### [GOAL OF THE EXERCISE]
Put the listing lines from the start through the line that contains "genus: Valeriana" into a Markdown table, skipping blank lines, with a column No. for the row number and a column Line for the text of each line.

++++ DATA IN THIS EXERCISE ++++

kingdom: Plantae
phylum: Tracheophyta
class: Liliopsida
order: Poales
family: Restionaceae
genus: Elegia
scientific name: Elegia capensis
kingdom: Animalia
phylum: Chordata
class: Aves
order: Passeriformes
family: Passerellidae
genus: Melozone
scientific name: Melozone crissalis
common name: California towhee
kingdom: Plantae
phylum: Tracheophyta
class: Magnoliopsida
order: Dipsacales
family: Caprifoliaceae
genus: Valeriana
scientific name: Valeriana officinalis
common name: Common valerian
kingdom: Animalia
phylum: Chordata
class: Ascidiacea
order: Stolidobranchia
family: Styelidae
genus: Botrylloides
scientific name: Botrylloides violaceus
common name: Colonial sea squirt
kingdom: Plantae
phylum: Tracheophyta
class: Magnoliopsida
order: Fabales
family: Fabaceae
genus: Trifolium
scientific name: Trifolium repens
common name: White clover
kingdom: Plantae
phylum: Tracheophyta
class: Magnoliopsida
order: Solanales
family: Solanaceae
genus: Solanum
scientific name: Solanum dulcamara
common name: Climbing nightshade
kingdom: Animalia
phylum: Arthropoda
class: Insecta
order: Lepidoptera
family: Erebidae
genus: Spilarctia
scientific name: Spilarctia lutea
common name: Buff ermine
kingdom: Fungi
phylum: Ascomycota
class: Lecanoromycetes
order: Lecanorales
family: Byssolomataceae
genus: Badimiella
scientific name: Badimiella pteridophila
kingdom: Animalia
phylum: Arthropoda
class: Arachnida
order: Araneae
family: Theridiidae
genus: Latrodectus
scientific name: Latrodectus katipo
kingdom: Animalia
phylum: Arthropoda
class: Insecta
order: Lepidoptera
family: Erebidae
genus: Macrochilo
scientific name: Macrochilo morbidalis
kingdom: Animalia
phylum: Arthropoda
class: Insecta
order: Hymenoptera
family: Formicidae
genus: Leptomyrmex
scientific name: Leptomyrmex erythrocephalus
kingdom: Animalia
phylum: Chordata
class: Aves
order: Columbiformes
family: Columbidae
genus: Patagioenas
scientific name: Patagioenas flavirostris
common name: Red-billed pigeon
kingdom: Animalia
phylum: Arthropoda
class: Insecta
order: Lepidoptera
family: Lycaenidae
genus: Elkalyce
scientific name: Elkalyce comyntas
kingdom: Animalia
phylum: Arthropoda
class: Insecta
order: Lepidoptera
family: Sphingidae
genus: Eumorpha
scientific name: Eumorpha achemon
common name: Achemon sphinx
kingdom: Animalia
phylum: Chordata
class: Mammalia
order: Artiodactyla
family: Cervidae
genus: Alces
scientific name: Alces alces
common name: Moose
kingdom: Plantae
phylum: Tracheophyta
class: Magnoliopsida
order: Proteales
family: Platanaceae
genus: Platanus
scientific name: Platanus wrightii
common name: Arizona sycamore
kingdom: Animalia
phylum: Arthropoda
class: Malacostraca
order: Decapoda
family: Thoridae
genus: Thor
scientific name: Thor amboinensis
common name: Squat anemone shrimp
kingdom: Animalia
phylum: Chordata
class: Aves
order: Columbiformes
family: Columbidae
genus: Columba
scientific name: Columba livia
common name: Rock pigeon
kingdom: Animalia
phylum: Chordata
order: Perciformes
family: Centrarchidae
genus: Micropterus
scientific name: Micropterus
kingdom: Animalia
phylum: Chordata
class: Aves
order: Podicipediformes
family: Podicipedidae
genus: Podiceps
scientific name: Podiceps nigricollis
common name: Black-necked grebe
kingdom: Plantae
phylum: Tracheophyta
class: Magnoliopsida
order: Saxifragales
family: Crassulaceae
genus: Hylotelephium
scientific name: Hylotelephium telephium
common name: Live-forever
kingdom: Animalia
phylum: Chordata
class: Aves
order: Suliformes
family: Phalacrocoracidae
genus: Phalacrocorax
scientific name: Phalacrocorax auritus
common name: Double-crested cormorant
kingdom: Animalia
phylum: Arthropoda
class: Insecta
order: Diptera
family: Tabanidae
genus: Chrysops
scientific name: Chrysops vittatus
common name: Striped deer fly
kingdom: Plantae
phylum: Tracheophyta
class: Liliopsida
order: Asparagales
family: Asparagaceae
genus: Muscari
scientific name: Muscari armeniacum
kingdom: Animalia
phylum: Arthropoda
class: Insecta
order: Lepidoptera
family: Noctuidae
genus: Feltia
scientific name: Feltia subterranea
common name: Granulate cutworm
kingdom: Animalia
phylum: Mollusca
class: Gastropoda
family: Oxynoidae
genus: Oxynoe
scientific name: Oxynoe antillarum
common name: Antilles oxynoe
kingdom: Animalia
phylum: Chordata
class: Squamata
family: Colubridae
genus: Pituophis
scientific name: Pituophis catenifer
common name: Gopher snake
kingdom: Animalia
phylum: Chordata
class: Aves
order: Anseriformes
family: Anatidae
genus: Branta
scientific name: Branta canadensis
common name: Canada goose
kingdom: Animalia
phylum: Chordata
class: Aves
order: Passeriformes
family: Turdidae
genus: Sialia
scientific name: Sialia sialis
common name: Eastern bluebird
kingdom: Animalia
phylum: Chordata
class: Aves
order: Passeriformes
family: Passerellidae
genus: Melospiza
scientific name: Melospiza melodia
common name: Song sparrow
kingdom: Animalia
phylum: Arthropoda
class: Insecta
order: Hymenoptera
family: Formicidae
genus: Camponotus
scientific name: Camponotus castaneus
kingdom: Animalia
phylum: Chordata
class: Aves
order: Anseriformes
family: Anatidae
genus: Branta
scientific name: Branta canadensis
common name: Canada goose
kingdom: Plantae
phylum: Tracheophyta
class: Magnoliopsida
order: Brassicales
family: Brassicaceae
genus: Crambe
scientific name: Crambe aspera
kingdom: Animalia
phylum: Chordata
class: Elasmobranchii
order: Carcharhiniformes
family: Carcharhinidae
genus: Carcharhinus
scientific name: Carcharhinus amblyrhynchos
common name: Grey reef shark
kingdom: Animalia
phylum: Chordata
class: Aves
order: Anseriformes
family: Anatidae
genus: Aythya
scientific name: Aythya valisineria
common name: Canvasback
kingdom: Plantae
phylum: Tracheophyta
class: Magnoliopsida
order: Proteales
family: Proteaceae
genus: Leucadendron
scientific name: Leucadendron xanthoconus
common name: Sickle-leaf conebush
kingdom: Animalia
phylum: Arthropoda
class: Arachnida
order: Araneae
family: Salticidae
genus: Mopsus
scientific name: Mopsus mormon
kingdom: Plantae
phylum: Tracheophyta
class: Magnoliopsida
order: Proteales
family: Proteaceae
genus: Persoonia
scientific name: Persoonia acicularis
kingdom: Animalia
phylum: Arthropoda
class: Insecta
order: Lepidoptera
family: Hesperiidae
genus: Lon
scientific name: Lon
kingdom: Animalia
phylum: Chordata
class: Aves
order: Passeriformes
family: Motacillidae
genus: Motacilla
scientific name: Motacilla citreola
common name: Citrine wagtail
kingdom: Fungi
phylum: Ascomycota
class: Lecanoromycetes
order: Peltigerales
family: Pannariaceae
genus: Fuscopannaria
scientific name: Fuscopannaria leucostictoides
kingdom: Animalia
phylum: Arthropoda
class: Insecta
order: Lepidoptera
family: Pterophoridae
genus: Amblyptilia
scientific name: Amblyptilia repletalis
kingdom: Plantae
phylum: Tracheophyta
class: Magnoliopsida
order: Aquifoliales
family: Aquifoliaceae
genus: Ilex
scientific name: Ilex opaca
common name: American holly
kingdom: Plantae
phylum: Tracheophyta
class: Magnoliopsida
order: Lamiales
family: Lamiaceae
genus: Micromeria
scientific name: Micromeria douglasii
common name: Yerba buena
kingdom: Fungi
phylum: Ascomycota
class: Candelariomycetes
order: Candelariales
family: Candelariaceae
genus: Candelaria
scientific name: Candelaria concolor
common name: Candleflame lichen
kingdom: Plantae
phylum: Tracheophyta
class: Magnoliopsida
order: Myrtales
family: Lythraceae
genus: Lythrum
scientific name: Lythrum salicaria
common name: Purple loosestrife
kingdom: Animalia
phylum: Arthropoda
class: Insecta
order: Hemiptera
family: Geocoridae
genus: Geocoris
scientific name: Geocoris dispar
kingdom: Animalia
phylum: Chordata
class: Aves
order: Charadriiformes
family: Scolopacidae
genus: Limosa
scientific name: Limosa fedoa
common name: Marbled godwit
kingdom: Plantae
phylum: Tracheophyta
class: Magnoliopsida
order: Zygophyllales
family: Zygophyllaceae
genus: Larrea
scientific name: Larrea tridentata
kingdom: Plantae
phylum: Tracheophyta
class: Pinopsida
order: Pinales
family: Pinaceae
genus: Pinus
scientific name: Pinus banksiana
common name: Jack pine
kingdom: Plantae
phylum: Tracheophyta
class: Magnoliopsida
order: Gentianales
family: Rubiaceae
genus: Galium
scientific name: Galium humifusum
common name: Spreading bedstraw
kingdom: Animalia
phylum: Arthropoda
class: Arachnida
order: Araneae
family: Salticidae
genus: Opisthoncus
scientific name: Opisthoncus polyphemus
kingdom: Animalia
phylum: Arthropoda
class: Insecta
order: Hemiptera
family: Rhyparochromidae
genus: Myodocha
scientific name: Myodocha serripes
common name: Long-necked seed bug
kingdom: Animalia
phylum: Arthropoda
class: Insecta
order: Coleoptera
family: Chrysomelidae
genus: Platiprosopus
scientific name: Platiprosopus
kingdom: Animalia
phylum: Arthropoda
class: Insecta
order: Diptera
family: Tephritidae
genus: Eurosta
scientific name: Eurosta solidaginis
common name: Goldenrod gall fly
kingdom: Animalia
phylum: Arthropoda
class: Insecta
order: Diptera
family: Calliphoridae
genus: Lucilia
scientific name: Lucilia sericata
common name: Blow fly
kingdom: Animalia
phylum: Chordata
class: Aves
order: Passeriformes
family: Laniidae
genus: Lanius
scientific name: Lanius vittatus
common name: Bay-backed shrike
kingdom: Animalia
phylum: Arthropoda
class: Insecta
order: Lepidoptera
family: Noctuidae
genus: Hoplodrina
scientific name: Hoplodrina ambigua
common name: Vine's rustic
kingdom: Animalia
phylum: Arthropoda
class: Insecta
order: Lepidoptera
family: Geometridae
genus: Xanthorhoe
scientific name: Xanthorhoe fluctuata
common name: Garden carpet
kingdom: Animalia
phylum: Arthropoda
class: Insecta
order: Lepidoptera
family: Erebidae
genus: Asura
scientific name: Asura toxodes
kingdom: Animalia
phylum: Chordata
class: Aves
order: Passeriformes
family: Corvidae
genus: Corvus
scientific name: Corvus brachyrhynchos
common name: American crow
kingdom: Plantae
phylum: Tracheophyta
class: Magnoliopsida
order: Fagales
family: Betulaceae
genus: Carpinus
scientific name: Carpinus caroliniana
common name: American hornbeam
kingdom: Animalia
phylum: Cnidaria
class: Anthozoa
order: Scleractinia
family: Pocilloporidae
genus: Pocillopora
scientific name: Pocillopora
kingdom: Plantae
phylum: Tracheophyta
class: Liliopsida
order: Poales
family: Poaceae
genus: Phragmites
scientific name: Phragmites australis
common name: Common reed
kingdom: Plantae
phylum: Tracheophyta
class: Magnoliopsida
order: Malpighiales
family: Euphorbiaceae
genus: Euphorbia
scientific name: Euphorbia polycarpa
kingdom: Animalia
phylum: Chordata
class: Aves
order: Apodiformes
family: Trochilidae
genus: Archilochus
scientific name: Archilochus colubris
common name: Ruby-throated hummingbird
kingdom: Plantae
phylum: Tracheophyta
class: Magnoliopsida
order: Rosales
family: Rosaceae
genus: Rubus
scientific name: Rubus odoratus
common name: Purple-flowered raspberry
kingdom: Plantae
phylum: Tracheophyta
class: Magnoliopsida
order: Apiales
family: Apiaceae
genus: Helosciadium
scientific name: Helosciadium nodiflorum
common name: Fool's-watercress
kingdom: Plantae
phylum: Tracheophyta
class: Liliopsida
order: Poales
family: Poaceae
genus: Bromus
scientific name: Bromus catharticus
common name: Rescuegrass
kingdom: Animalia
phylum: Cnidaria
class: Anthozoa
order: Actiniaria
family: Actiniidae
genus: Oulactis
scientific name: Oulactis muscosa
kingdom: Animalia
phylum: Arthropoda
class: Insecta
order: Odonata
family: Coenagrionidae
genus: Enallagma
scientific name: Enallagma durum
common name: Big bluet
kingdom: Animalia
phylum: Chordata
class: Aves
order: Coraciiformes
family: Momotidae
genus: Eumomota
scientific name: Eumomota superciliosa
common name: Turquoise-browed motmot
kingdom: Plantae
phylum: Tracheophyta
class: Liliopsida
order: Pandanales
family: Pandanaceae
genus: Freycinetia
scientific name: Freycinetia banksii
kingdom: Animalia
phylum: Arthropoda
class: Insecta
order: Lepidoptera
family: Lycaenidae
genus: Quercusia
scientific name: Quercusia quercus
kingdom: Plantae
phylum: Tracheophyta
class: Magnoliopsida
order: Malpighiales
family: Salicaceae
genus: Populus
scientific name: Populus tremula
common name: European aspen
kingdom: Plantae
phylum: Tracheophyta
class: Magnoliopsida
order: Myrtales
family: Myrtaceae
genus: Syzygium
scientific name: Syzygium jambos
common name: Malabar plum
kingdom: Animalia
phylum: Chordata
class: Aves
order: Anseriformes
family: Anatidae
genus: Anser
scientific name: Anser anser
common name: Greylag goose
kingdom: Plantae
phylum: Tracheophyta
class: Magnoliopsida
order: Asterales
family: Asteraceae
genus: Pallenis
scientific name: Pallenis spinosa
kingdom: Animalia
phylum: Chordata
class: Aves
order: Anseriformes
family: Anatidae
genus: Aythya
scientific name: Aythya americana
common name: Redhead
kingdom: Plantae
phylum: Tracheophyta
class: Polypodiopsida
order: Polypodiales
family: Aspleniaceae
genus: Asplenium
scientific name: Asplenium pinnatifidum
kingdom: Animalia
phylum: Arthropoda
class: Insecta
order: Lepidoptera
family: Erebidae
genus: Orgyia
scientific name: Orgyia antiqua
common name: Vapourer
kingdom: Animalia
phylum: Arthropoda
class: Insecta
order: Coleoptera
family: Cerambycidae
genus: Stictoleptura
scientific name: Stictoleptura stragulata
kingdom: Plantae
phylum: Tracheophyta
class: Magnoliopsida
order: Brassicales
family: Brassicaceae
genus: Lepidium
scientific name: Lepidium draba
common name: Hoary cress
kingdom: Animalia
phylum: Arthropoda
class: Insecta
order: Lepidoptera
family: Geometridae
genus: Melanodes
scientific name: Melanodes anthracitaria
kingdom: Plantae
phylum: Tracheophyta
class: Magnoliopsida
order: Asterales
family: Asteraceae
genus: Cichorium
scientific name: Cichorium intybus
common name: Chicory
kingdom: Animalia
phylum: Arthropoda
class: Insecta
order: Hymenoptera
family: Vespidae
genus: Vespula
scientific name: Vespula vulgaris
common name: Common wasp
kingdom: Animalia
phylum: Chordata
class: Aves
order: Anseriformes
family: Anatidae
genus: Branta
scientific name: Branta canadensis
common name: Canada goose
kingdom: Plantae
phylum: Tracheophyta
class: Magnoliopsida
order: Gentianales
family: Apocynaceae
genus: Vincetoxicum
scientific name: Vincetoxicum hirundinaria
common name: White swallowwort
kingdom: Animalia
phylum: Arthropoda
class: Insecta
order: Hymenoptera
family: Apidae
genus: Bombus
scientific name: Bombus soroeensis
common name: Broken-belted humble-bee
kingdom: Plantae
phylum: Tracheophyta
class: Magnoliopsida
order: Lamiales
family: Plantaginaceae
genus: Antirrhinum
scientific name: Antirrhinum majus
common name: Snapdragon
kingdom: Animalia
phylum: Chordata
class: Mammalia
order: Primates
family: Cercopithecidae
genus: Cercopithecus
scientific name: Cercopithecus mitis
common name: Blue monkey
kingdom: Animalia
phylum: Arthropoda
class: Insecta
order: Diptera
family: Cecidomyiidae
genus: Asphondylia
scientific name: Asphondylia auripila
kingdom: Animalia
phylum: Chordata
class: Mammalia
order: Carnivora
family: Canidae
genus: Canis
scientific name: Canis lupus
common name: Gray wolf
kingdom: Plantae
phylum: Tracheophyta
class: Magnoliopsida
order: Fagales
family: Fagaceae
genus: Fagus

++++

### [WRITTEN RESPONSE]
| No. | Line |
|---|---|
| 1 | kingdom: Plantae |
| 2 | phylum: Tracheophyta |
| 3 | class: Liliopsida |
| 4 | order: Poales |
| 5 | family: Restionaceae |
| 6 | genus: Elegia |
| 7 | scientific name: Elegia capensis |
| 8 | kingdom: Animalia |
| 9 | phylum: Chordata |
| 10 | class: Aves |
| 11 | order: Passeriformes |
| 12 | family: Passerellidae |
| 13 | genus: Melozone |
| 14 | scientific name: Melozone crissalis |
| 15 | common name: California towhee |
| 16 | kingdom: Plantae |
| 17 | phylum: Tracheophyta |
| 18 | class: Magnoliopsida |
| 19 | order: Dipsacales |
| 20 | family: Caprifoliaceae |
| 21 | genus: Valeriana |